Steigert die Einnahme von Kalzium das Herzinfarktrisiko? Wenn auch nur der leiseste Verdacht aufkommt, ein Vitamin, Spurenelement oder Mineralstoff könne als Nahrungsergänzung eingenommen negative Wirkungen auf die Gesundheit haben, wird von der Presse gern aus einer aufkommenden Frage ein Fakt gemacht.
Denn mit Panik lässt sich die Auflage steigern, nicht aber mit langweiligen Fakten wie dem Nachweis, dass Vitamine und Spurenelemente in moderner Ernährung größtenteils fehlen und damit eine gesunde Versorgung mit notwendigen Mikronährstoffen oft nicht gewährleistet ist.
Kalzium und Herzinfarktrisiko – Was ist richtig?
In einigen wenigen Studien wurde der Verdacht genährt, dass die Einnahme von Kalzium-Präparaten das Herzinfarktrisiko steigern könne. Viel beachtet wurde beispielsweise seit 2010 eine neuseeländische Untersuchung, für die 15 randomisierte Studien einer Metaanalyse unterzogen wurden. Im Ergebnis kommen hier Mark Bolland und sein Team von der Universität Auckland zu dem Ergebnis, dass die Einnahme von Kalzium-Präparaten mit einer Steigerung des Herzinfarktrisikos von knapp 30 Prozent verbunden sein kann (1).

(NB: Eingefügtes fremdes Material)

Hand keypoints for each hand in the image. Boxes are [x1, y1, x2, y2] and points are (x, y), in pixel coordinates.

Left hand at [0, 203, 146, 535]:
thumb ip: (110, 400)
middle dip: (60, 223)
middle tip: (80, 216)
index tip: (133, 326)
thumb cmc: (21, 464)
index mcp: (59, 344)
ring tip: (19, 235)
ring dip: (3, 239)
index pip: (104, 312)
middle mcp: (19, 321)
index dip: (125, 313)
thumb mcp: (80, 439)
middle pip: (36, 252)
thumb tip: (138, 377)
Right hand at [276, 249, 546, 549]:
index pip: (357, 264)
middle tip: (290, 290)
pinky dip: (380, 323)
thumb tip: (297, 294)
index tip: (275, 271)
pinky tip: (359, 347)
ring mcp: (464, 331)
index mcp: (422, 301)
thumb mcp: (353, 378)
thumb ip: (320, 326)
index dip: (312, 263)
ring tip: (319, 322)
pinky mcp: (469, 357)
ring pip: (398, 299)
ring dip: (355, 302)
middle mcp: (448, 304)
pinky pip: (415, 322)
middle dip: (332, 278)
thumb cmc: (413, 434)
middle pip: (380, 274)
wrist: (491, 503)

Das blieb aber schon kurz nach der Veröffentlichung nicht unwidersprochen. Ein Hauptkritikpunkt an der Metaanalyse ist, dass lediglich in elf der 15 einbezogenen Studien kardiovaskuläre Ereignisse Untersuchungsgegenstand waren. Davon wiederum kamen in fünf dieser elf Studien keine Herzinfarkte unter den Teilnehmern vor. In die Risikoermittlung wurden jedoch nur die verbleibenden sechs Studien einbezogen, in denen Herzinfarkte diagnostiziert wurden sowie eine unterschiedliche Verteilung in den jeweiligen Kalzium- und Placebo-Gruppen analysiert werden konnte.
Die Berücksichtigung auch der ereignisfreien Studien hätte zu einem völlig anderen Ergebnis geführt.
Neue Studie spricht von einer Verminderung des Herzinfarkt-Risikos
Dazu ist jüngst eine weitere Untersuchung zu dem Ergebnis gekommen, dass Kalzium-Ergänzungen nicht mit einem erhöhten Risiko verbunden sind, einen Herzinfarkt zu erleiden.
Grundlage für die neuen Erkenntnisse sind die über einen Zeitraum von knapp 24 Jahren, zwischen 1985 und 2008, gesammelten Daten von 74.245 Frauen. Dabei handelt es sich um die Teilnehmerinnen aus der Nurses‚ Health Studie – einer der umfangreichsten Gesundheitsstudien, die je durchgeführt wurden. In der Follow-Up-Phase über fast zweieinhalb Jahrzehnte kam es zu 2.709 Herzinfarkten sowie 1.856 Schlaganfällen. Eine Risikosteigerung durch die Einnahme von Kalzium-Präparaten konnte weder im einen noch im anderen Fall ermittelt werden.
Im Gegenteil fanden die Forscher heraus, dass die Einnahme von mindestens einem Gramm Kalzium am Tag mit einer Senkung des Risikos für Herz-Kreislaufkrankheiten von 18 Prozent verbunden war. Bezogen auf Herzinfarkte sank das Risiko sogar um 29 Prozent.
Zur Absicherung ihrer Ergebnisse schlagen die Forscher – ein Standardsatz am Ende fast jeder medizinisch-wissenschaftlichen Untersuchung – weitere Studien vor, die sich mit eventuellen Risiken einer Einnahme von Kalzium-Präparaten beschäftigen (2).
Quellen:
(1)Bolland, Mark, et al., Effect of calcium supplements on risk of myocardial infarction and cardiovascular events: meta-analysis, BMJ 2010; 341.
(2) Paik, J. M., et al., Calcium supplement intake and risk of cardiovascular disease in women, Osteoporos Int. 2014 Aug;25(8), S. 2047 – 56.